#Supervised Learning: Regression Models and Performance Metrics

#ASSIGNMENT

Q.1 What is Simple Linear Regression (SLR)? Explain its purpose.

     --> Simple Linear Regression (SLR) is a statistical method that models the relationship between a single independent (predictor) variable and a single dependent (outcome) variable by fitting a straight line to the data. Its purpose is to understand, predict, and quantify the linear relationship between the two variables, which can be used to make predictions and gain insights into how changes in the independent variable affect the dependent variable.

     Purpose of Simple Linear Regression (SLR):

     To establish a relationship between two variables: SLR helps determine if a linear relationship exists between an independent and a dependent variable and quantifies that relationship. For example, it can be used to see how monthly advertising cost (independent variable) relates to monthly sales (dependent variable).
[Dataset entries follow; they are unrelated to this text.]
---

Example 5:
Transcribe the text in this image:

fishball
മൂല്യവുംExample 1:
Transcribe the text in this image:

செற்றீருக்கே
     To make predictions: Once the linear relationship is established, you can use the model to predict the value of the dependent variable for a new value of the independent variable. For instance, you could use the model to predict a car's resale price based on its age.

     To gain insights and test hypotheses: The model provides a clear understanding of the relationship's direction and strength. The slope of the line (\(\beta _{1}\)) shows the average change in the dependent variable for a one-unit increase in the independent variable, allowing for the testing of hypotheses about the relationship's significance.

     To serve as a foundation for more complex models: Though simple, SLR is a fundamental technique in statistics and machine learning. Its principles form the basis for more advanced methods, such as multiple linear regression.



Q.2 What are the key assumptions of Simple Linear Regression?

     --> The key assumptions of simple linear regression are linearity, meaning the relationship between the variables is a straight line; independence, where errors are uncorrelated; homoscedasticity, or constant variance of errors; and normality, where the errors are normally distributed.


Q.3 Write the mathematical equation for a simple linear regression model and explain each term.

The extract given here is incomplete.